Regarding the July 3 editorial, "Boost women's role in society": Because of a serious shortage of doctors, Japan faces many problems including the runaround that patients get. It's time to improve the working environment for female doctors.

The health ministry shows that women accounted for 12.7 percent of all doctors in 1994, and 16.8 percent in 2006. The increase in the number of female doctors is a welcome trend, but the problem is that around 50 percent of them give up their careers within 10 years because of child-rearing.

According to some economists, the interruption of female doctors' careers is a waste of taxpayers' money.
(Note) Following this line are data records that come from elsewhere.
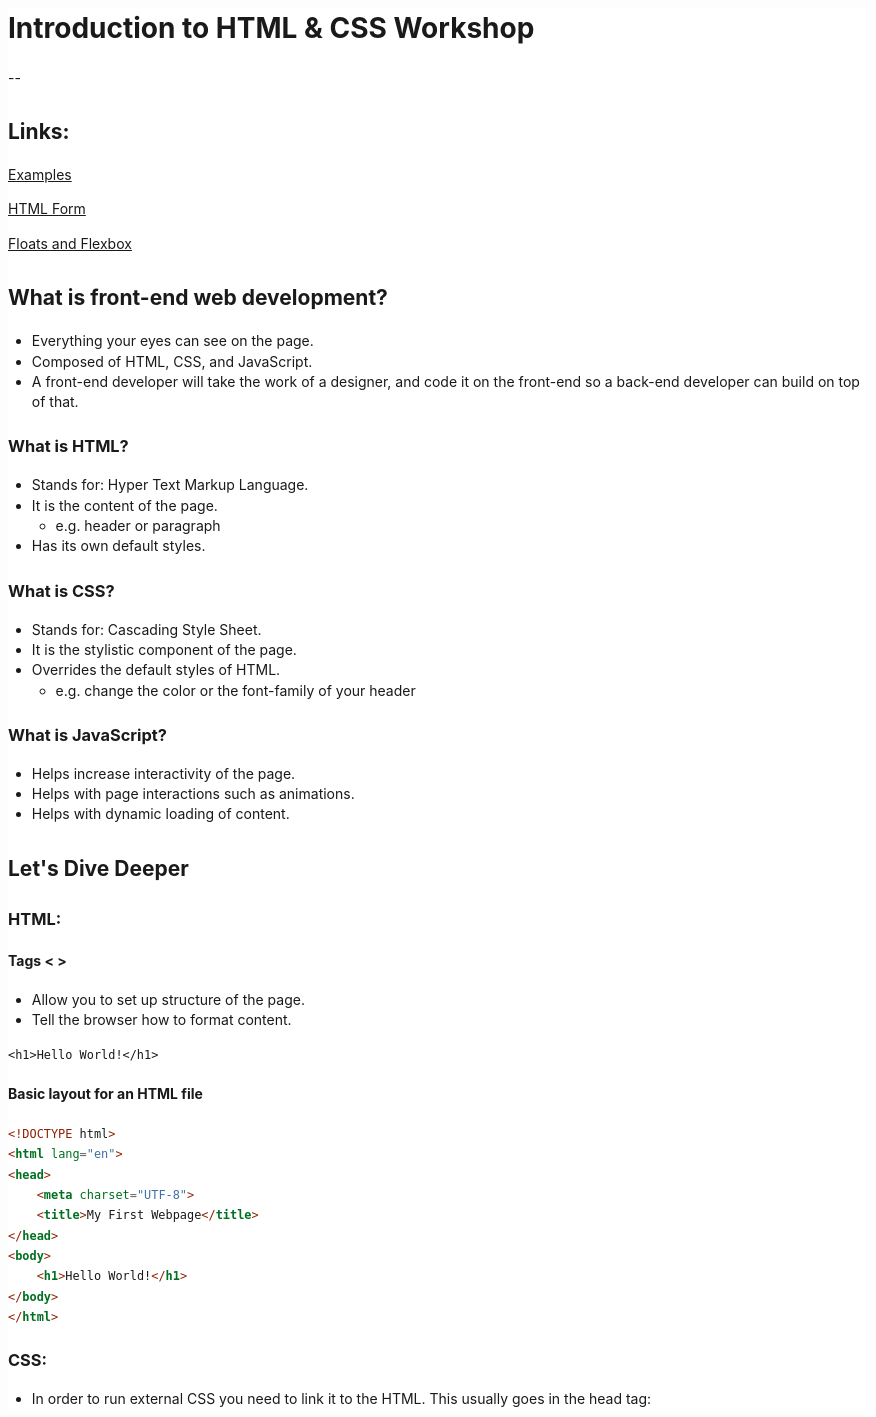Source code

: # Introduction to HTML & CSS Workshop 
--

## Links:

[Examples](https://repl.it/@melodyserra/Examples)

[HTML Form](https://repl.it/@melodyserra/HTML-Form)

[Floats and Flexbox](hhttps://repl.it/@melodyserra/Floats-and-Flexbox)


## What is front-end web development?
- Everything your eyes can see on the page. 
- Composed of HTML, CSS, and JavaScript.
- A front-end developer will take the work of a designer, and code it on the front-end so a back-end developer can build on top of that. 

### What is HTML? 
- Stands for: Hyper Text Markup Language.
- It is the content of the page. 
	- e.g. header or paragraph
- Has its own default styles. 

### What is CSS?
- Stands for: Cascading Style Sheet. 
- It is the stylistic component of the page. 
- Overrides the default styles of HTML. 
	- e.g. change the color or the font-family of your header

### What is JavaScript?
- Helps increase interactivity of the page. 
- Helps with page interactions such as animations. 
- Helps with dynamic loading of content. 

## Let's Dive Deeper
### HTML:
#### Tags < >
- Allow you to set up structure of the page. 
- Tell the browser how to format content. 

`<h1>Hello World!</h1>`

#### Basic layout for an HTML file

```html
<!DOCTYPE html>
<html lang="en">
<head>
	<meta charset="UTF-8">
	<title>My First Webpage</title>
</head>
<body>
	<h1>Hello World!</h1>
</body>
</html>

```
### CSS:
- In order to run external CSS you need to link it to the HTML. This usually goes in the head tag:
The reasoning is that Japan loses the potential talents of young men who would have launched a promising career in medicine were it not for women who took their places in medical schools.
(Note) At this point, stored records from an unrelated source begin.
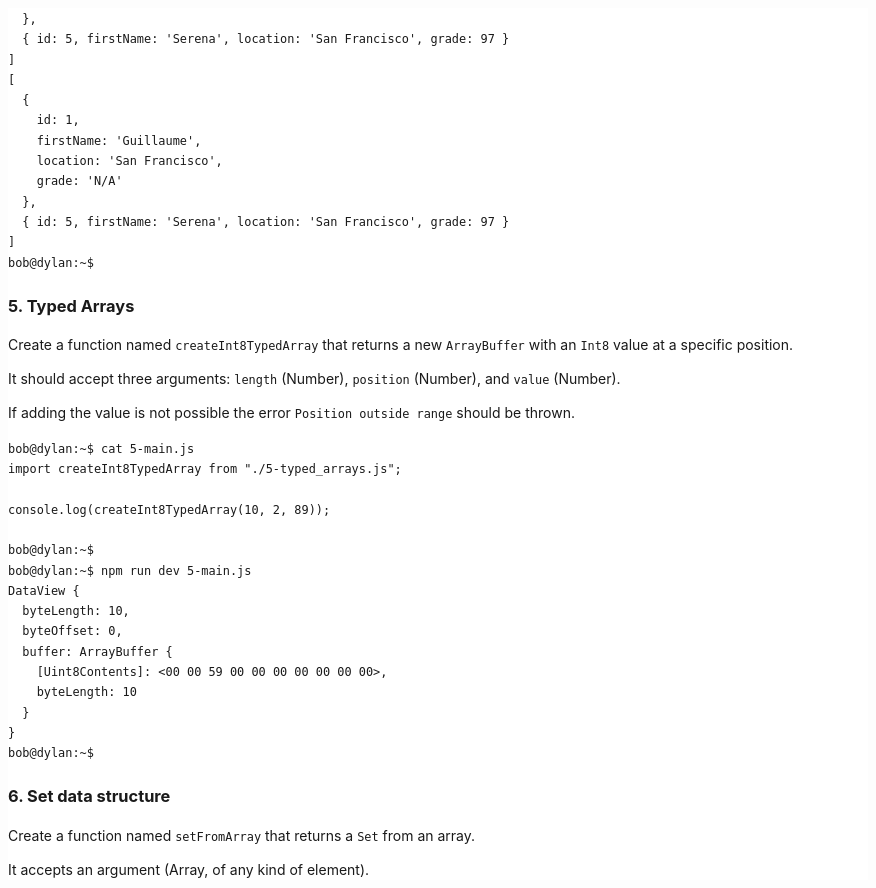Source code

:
 ```
  },
  { id: 5, firstName: 'Serena', location: 'San Francisco', grade: 97 }
]
[
  {
    id: 1,
    firstName: 'Guillaume',
    location: 'San Francisco',
    grade: 'N/A'
  },
  { id: 5, firstName: 'Serena', location: 'San Francisco', grade: 97 }
]
bob@dylan:~$ 

```


### 5. Typed Arrays


Create a function named  `createInt8TypedArray`  that returns a new  `ArrayBuffer`  with an  `Int8`  value at a specific position.

It should accept three arguments:  `length`  (Number),  `position`  (Number), and  `value`  (Number).

If adding the value is not possible the error  `Position outside range`  should be thrown.

```
bob@dylan:~$ cat 5-main.js
import createInt8TypedArray from "./5-typed_arrays.js";

console.log(createInt8TypedArray(10, 2, 89));

bob@dylan:~$ 
bob@dylan:~$ npm run dev 5-main.js 
DataView {
  byteLength: 10,
  byteOffset: 0,
  buffer: ArrayBuffer {
    [Uint8Contents]: <00 00 59 00 00 00 00 00 00 00>,
    byteLength: 10
  }
}
bob@dylan:~$ 

```


### 6. Set data structure


Create a function named  `setFromArray`  that returns a  `Set`  from an array.

It accepts an argument (Array, of any kind of element).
I believe, however, that Japan should make the best use of female doctors because medicine has a variety of subspecialties where women can demonstrate their abilities.

When I participated at the annual conference of the Japanese Society of Internal Medicine in 2008, the women's committee insisted that, to achieve better work-life balance, female doctors need 24-hour nurseries and work arrangements like flextime. Female medical students evinced an interest in re-education and re-employment systems. It should be noted that most female doctors intend to keep working while rearing their children.

The government's efforts to increase the number of medical students cannot be expected to pay off immediately, because the training of interns to become specialists usually takes more than a decade. As the doctor shortage threatens to cost some people their health and/or their lives, enabling female doctors to work flexibly is essential. So, let's just start where we can.

The opinions expressed in this letter to the editor are the writer's own and do not necessarily reflect the policies of The Japan Times.